Convergence Rate of Frank-Wolfe for Non-Convex Objectives (1607.00345v1)

Published 1 Jul 2016 in math.OC, cs.LG, cs.NA, and stat.ML

Abstract: We give a simple proof that the Frank-Wolfe algorithm obtains a stationary point at a rate of $O(1/\sqrt{t})$ on non-convex objectives with a Lipschitz continuous gradient. Our analysis is affine invariant and is the first, to the best of our knowledge, giving a similar rate to what was already proven for projected gradient methods (though on slightly different measures of stationarity).

Citations (183)

View on Semantic Scholar

Summary

Convergence Rate of Frank-Wolfe for Non-Convex Objectives

This paper presents a novel investigation into the convergence properties of the Frank-Wolfe (FW) algorithm when applied to optimization problems with non-convex objectives. Notably, the paper introduces a simple yet insightful proof demonstrating that the FW algorithm can achieve a stationary point at a rate of $O(1/\sqrt{t})$ on objectives featuring a Lipschitz continuous gradient. This analysis is particularly significant because it maintains affine invariance, aligning with the intrinsic characteristics of the FW algorithm, and parallels known results for projected gradient methods.

Key Contributions

The Frank-Wolfe algorithm, a first-order optimization method, is widely acknowledged for its utility in solving optimization problems over convex and compact domains. Traditionally applied to convex objectives, its extension to non-convex contexts necessitates a different analytical approach, primarily due to the lack of global optimality guarantees typically associated with convexity. The paper's highlight is its establishment of a convergence rate for the FW algorithm on non-convex functions, relying on a robust proof framework that leverages the Lipschitz continuity of the gradient and an "affine invariant" curvature constant.

Analysis and Results

The core analysis revolves around the introduction of the Frank-Wolfe gap, a measure to assess non-stationarity in the optimization process. This gap is defined as:

$g_t := \max_{s \in M} \langle s-x, -\nabla f(x^{(t)}) \rangle.$

The paper asserts that a stationary point is characterized by a Frank-Wolfe gap of zero, making it a critical criterion for evaluating the algorithm's progress. Through rigorous analysis, it is demonstrated that the minimal FW gap decreases proportionally to $O(1/\sqrt{t})$ , where $t$ represents the iteration count. This finding is encapsulated in Theorem~1:

$\min_{0 \leq k \leq t} g_k \leq \frac{\max\{2 h_0, C\}}{\sqrt{t+1}},$

where $h_0$ represents the initial global suboptimality. The proof, inspired by strategies from gradient descent methods, hinges on bounding the decrease in the objective function in relation to the FW gap across iterations.

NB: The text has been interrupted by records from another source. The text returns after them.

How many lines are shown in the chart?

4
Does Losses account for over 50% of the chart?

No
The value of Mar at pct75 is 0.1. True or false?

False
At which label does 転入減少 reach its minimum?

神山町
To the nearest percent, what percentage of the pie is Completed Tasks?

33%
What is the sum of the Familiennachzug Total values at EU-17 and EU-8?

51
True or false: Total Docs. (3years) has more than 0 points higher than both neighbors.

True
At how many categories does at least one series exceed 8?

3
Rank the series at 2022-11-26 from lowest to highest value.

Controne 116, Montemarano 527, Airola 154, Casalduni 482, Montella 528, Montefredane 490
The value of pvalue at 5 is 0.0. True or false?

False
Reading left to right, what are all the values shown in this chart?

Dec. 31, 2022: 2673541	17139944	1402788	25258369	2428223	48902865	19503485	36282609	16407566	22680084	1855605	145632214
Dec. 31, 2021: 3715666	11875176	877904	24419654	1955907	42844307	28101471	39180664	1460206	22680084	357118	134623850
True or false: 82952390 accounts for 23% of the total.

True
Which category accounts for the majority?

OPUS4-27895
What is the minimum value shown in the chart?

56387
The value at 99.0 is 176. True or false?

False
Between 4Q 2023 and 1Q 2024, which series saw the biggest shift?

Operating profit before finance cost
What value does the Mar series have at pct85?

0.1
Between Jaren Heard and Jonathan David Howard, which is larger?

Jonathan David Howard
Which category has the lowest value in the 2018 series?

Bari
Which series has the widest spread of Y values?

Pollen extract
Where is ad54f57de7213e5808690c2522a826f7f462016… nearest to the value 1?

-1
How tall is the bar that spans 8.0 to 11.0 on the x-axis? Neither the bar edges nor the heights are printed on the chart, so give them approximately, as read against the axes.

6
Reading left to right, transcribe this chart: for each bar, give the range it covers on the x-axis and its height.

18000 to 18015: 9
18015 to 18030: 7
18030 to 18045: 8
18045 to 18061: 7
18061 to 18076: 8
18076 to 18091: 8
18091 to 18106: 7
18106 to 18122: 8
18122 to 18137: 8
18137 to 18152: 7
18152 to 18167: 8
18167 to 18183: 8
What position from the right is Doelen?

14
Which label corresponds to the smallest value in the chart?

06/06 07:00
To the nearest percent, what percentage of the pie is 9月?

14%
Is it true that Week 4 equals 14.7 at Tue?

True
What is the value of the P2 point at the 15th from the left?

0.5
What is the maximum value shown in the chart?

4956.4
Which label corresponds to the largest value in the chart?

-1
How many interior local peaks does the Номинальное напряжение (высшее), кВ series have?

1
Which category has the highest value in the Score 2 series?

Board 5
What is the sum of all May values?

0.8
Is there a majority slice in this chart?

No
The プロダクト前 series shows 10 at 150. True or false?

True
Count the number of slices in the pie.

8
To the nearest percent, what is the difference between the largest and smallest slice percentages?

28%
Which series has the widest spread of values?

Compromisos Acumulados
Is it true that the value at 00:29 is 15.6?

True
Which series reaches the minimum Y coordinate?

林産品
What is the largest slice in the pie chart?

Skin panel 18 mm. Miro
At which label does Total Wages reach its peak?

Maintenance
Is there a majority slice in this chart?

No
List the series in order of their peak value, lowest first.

Implications and Future Directions

From a practical standpoint, this convergence result equips the research community with a quantified expectation of the FW algorithm's performance in non-convex scenarios, broadening its applicability in machine learning and operations research fields where such constraints frequently occur. The theoretical insights also pave the way for future exploration into more sophisticated variants of the FW algorithm, potentially incorporating adaptive step sizes and curvature-informed adjustments to enhance efficiency further.

The paper's implications extend to algorithm design for non-convex optimization, hinting at the potential development of hybrid methods that could integrate the affine invariance feature of FW with other optimization frameworks. Furthermore, the exploration of lower bounds for the FW algorithm's performance in constrained settings remains an intriguing area of inquiry that could validate or challenge the established convergence rate.

In conclusion, this work provides an essential contribution to non-convex optimization literature, equipping researchers and practitioners with a deeper understanding of the Frank-Wolfe algorithm's capabilities and limitations, and encouraging further investigation into augmenting its efficacy across diverse applications.